## Instructions to follow
For every one of the records below, write out each naming line it has, from kingdom down to common name.

## Data provided
══════

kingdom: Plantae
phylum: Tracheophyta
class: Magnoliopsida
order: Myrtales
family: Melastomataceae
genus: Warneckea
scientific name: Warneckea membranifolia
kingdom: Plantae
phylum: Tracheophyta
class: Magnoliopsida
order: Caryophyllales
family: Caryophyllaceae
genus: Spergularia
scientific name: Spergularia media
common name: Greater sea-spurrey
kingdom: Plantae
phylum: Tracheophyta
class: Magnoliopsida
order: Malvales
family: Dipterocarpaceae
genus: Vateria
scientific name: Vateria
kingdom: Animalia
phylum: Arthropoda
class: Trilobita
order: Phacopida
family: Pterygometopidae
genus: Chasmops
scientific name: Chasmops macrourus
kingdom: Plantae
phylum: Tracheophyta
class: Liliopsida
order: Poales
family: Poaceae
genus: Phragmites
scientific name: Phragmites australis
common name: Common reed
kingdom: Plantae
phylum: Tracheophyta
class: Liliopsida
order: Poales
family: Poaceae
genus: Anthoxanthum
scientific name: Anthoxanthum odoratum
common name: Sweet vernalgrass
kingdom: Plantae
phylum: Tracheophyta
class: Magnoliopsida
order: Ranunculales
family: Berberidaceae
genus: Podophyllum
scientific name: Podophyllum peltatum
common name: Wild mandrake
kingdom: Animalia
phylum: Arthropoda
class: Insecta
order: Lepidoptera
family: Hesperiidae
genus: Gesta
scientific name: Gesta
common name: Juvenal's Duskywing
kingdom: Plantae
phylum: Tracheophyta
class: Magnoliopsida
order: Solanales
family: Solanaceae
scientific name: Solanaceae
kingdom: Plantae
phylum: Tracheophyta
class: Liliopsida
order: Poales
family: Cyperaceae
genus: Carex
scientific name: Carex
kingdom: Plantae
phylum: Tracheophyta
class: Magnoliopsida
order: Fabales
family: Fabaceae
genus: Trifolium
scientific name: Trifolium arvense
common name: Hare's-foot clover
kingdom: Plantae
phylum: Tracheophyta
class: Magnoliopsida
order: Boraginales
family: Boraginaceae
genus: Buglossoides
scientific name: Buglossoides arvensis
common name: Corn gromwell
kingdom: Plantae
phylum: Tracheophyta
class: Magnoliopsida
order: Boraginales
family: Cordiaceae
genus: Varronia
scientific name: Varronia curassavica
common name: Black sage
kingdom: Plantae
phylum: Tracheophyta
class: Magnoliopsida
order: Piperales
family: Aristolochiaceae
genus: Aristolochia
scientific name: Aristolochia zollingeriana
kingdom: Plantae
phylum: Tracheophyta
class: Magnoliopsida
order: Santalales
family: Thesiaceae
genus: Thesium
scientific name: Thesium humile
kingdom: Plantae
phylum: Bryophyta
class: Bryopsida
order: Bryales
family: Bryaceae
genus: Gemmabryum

══════

## Result of this exercise
kingdom: Plantae
phylum: Tracheophyta
class: Magnoliopsida
order: Myrtales
family: Melastomataceae
genus: Warneckea
scientific name: Warneckea membranifolia
kingdom: Plantae
phylum: Tracheophyta
class: Magnoliopsida
order: Caryophyllales
family: Caryophyllaceae
genus: Spergularia
scientific name: Spergularia media
common name: Greater sea-spurrey
kingdom: Plantae
phylum: Tracheophyta
class: Magnoliopsida
order: Malvales
family: Dipterocarpaceae
genus: Vateria
scientific name: Vateria
kingdom: Animalia
phylum: Arthropoda
class: Trilobita
order: Phacopida
family: Pterygometopidae
genus: Chasmops
scientific name: Chasmops macrourus
kingdom: Plantae
phylum: Tracheophyta
class: Liliopsida
order: Poales
family: Poaceae
genus: Phragmites
scientific name: Phragmites australis
common name: Common reed
kingdom: Plantae
phylum: Tracheophyta
class: Liliopsida
order: Poales
family: Poaceae
genus: Anthoxanthum
scientific name: Anthoxanthum odoratum
common name: Sweet vernalgrass
kingdom: Plantae
phylum: Tracheophyta
class: Magnoliopsida
order: Ranunculales
family: Berberidaceae
genus: Podophyllum
scientific name: Podophyllum peltatum
common name: Wild mandrake
kingdom: Animalia
phylum: Arthropoda
class: Insecta
order: Lepidoptera
family: Hesperiidae
genus: Gesta
scientific name: Gesta
common name: Juvenal's Duskywing
kingdom: Plantae
phylum: Tracheophyta
class: Magnoliopsida
order: Solanales
family: Solanaceae
scientific name: Solanaceae
kingdom: Plantae
phylum: Tracheophyta
class: Liliopsida
order: Poales
family: Cyperaceae
genus: Carex
scientific name: Carex
kingdom: Plantae
phylum: Tracheophyta
class: Magnoliopsida
order: Fabales
family: Fabaceae
genus: Trifolium
scientific name: Trifolium arvense
common name: Hare's-foot clover
kingdom: Plantae
phylum: Tracheophyta
class: Magnoliopsida
order: Boraginales
family: Boraginaceae
genus: Buglossoides
scientific name: Buglossoides arvensis
common name: Corn gromwell
kingdom: Plantae
phylum: Tracheophyta
class: Magnoliopsida
order: Boraginales
family: Cordiaceae
genus: Varronia
scientific name: Varronia curassavica
common name: Black sage
kingdom: Plantae
phylum: Tracheophyta
class: Magnoliopsida
order: Piperales
family: Aristolochiaceae
genus: Aristolochia
scientific name: Aristolochia zollingeriana
kingdom: Plantae
phylum: Tracheophyta
class: Magnoliopsida
order: Santalales
family: Thesiaceae
genus: Thesium
scientific name: Thesium humile
kingdom: Plantae
phylum: Bryophyta
class: Bryopsida
order: Bryales
family: Bryaceae
genus: Gemmabryum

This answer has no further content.